No matter what you buy, you need to consider the initial price and the amount of time or value you get from whatever you're buying. Remember: that prom dress you buy for $400 can end up costing you $60 an hour if your prom only lasts a couple hours and then you head to the IHOP to drown your sorrows in pancakes and syrup.
So should you just go ahead and buy the cheapest of everything so that your per-hour cost is low?
Not so fast.
Let's say that you're tossing and turning on an old futon mattress that's leaving you with bruises and aches. You head over to the local Mattress-O-Rama and check out a $1000 mattress. It comes with free delivery and a ten-year warranty. The salesperson promises up-and-down and on his granny's blue hair that it's going to give you the best sleep of your life. You plunk on it in your jeans and shoes and it does feel pretty good.

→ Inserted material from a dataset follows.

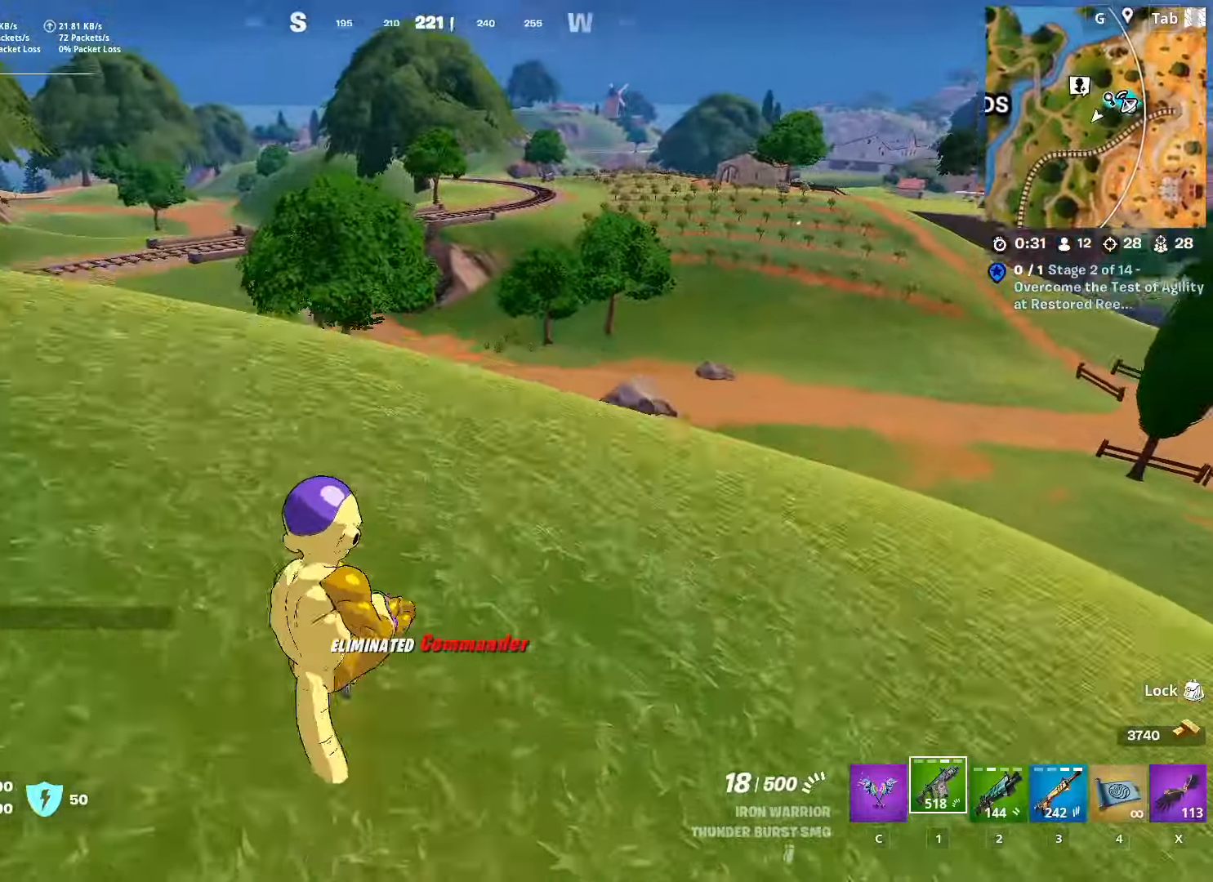
{"keys": ["w"], "mouse": [], "mouse_move": "still", "events": [[67, "shift", "up"], [250, "space", "up"]]}
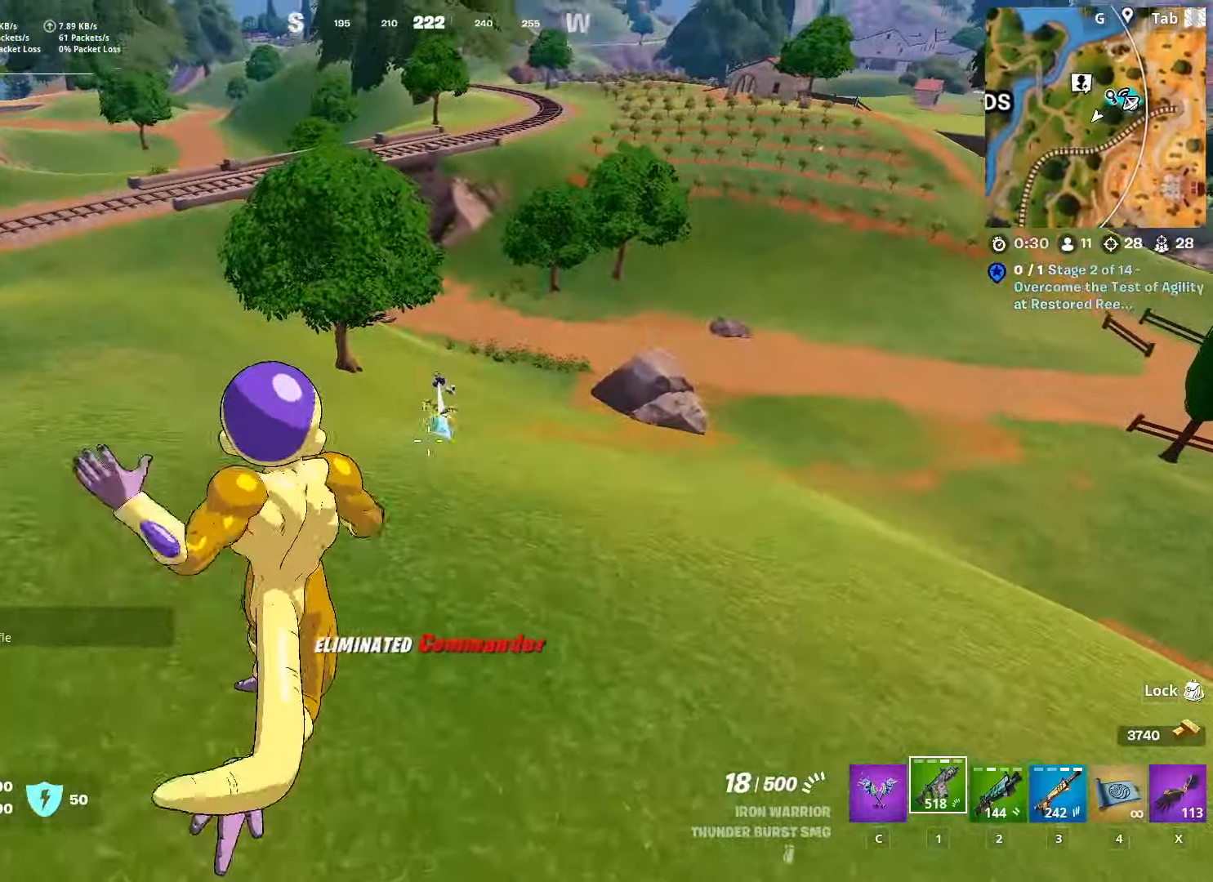
{"keys": ["shift", "w"], "mouse": [], "mouse_move": "still", "events": [[367, "shift", "down"]]}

Is it ridiculous to spend a grand on a mattress when you know that mattress is not going to earn you any money? That depends.
Let's say that the mattress does last for ten years and you sleep on it 300 nights a year (your friend's beach house gets a couple months in the summer). That's still 3,000 peaceful, somnambulist-free nights with an average of 10 hours per night (You sleep 8 hours but hit the snooze button in the morning and sometimes toss and turn worrying about that Spanish mid-term).
Even if the mattress costs a cool grand that's still only 33 cents per night or 3.3 cents per hour if you spend ten hours a night on the thing. You'll get even more mileage if you eat breakfast or play video games in bed. (Just us?)
Buy the El Cheapo mattress with no warranty and no delivery for $250 bucks, and you might get a few years of lackluster sleeps. You'll spend more on concealer to cover those under-eye bags and you may be waking up grumpy. In the long run, you'll be spending more per night and per hour for a much worse sleeping experience.
Making the Right Choices with Your Moolah
It's your cash (or your parents' cash if they're springing for your mattress). So how can you make the best decisions with the money?
There's really no way to know in advance. But there are a few ways you can improve the odds that you won't end up cursing out the salespeople who sold you whatever it is you just bought:
- Do the math before you shop. A $1000 mattress that lasts 10 years is going to cost about $0.33 a night, a positive bargain when compared to the spongy cheapie mattress that at $250 and two years is going to set you back $0.42 a night…and a lot of misery when you finally decide to haul it to the dump.
- Consider the resell value. If it's more expensive, maybe it's something you can resell on eBay. You won't get back all that you paid, but it'll still help you defray the costs a little.
- Shop around. Comparison shop to find the best deals. With apps doing all the work for you, there's no reason to spend more.
- Take additional costs into account. Your poor old mattress won't require new transmission or breaks (unless there's something you're not telling us about your bed), so you're not going to be putting extra money into it. But a car will require gas, maintenance, and insurance, which will up your total costs.
- Consider warranties and lifespan on big-ticket items. Buying quality things that are going to be around for a while—whether it's a house, tent, or TV—means you won't have to buy a replacement soon. That means you get more value out of your cash.
- Consider the intangibles. Will this purchase improve your life? Make you happier? Does the very thought of this shiny thing make you giggle and think about running in slo-mo through green fields (and if it does, is that feeling likely to last)? Sometimes, it makes sense to spend more on something that makes you happy.
Making smart choices when you shop means you won't be duped by slick ad campaigns or unrealistic promises. Being smart with your money also means you won't have to nibble on lettuce leaves because you need to pay off that huge credit card bill.